▶ _What you should do_
Reproduce every one of the rows below verbatim, line for line, with no alterations.
** Opening Recorded information block **
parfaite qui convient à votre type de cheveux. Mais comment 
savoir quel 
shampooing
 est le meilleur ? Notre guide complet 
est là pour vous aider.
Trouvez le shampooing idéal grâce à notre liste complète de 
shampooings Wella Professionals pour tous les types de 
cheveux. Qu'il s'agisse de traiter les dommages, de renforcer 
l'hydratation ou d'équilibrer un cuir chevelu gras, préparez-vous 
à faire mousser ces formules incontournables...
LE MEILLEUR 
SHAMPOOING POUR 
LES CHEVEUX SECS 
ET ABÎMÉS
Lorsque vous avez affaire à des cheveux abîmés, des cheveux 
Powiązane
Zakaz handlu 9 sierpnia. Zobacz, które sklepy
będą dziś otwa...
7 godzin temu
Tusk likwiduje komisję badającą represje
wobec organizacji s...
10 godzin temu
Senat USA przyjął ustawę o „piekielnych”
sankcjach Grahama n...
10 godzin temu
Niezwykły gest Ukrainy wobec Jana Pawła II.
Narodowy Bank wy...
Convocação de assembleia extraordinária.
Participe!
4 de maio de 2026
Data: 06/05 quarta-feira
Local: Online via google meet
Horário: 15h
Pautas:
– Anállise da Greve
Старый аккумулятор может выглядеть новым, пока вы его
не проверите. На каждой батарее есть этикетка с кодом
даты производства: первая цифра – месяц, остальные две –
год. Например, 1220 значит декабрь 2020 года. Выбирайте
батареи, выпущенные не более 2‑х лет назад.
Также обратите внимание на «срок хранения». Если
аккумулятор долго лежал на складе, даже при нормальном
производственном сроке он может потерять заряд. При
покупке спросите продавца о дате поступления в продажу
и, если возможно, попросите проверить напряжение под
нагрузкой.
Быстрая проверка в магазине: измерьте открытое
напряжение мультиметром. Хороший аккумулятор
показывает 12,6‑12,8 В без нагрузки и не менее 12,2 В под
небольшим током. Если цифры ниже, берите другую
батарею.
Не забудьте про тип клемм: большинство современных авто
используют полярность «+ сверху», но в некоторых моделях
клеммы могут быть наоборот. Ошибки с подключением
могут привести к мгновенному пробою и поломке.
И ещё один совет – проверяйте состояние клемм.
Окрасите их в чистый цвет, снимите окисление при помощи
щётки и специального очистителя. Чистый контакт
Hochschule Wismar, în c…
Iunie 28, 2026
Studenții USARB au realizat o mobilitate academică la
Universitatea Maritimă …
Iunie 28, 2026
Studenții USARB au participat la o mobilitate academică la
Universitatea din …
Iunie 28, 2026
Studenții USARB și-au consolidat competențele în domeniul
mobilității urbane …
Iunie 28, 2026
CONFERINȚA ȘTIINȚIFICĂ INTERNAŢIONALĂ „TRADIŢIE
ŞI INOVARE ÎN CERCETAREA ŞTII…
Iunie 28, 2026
** Closing Recorded information block **
▶ _Answer_
parfaite qui convient à votre type de cheveux. Mais comment 
savoir quel 
shampooing
 est le meilleur ? Notre guide complet 
est là pour vous aider.
Trouvez le shampooing idéal grâce à notre liste complète de 
shampooings Wella Professionals pour tous les types de 
cheveux. Qu'il s'agisse de traiter les dommages, de renforcer 
l'hydratation ou d'équilibrer un cuir chevelu gras, préparez-vous 
à faire mousser ces formules incontournables...
LE MEILLEUR 
SHAMPOOING POUR 
LES CHEVEUX SECS 
ET ABÎMÉS
Lorsque vous avez affaire à des cheveux abîmés, des cheveux 
Powiązane
Zakaz handlu 9 sierpnia. Zobacz, które sklepy
będą dziś otwa...
7 godzin temu
Tusk likwiduje komisję badającą represje
wobec organizacji s...
10 godzin temu
Senat USA przyjął ustawę o „piekielnych”
sankcjach Grahama n...
10 godzin temu
Niezwykły gest Ukrainy wobec Jana Pawła II.
Narodowy Bank wy...
Convocação de assembleia extraordinária.
Participe!
4 de maio de 2026
Data: 06/05 quarta-feira
Local: Online via google meet
Horário: 15h
Pautas:
– Anállise da Greve
Старый аккумулятор может выглядеть новым, пока вы его
не проверите. На каждой батарее есть этикетка с кодом
даты производства: первая цифра – месяц, остальные две –
год. Например, 1220 значит декабрь 2020 года. Выбирайте
батареи, выпущенные не более 2‑х лет назад.
Также обратите внимание на «срок хранения». Если
аккумулятор долго лежал на складе, даже при нормальном
производственном сроке он может потерять заряд. При
покупке спросите продавца о дате поступления в продажу
и, если возможно, попросите проверить напряжение под
нагрузкой.
Быстрая проверка в магазине: измерьте открытое
напряжение мультиметром. Хороший аккумулятор
показывает 12,6‑12,8 В без нагрузки и не менее 12,2 В под
небольшим током. Если цифры ниже, берите другую
батарею.
Не забудьте про тип клемм: большинство современных авто
используют полярность «+ сверху», но в некоторых моделях
клеммы могут быть наоборот. Ошибки с подключением
могут привести к мгновенному пробою и поломке.
И ещё один совет – проверяйте состояние клемм.
Окрасите их в чистый цвет, снимите окисление при помощи
щётки и специального очистителя. Чистый контакт
Hochschule Wismar, în c…
Iunie 28, 2026
Studenții USARB au realizat o mobilitate academică la
Universitatea Maritimă …
Iunie 28, 2026
Studenții USARB au participat la o mobilitate academică la
Universitatea din …
Iunie 28, 2026
Studenții USARB și-au consolidat competențele în domeniul
mobilității urbane …
Iunie 28, 2026
CONFERINȚA ȘTIINȚIFICĂ INTERNAŢIONALĂ „TRADIŢIE
ŞI INOVARE ÎN CERCETAREA ŞTII…
Iunie 28, 2026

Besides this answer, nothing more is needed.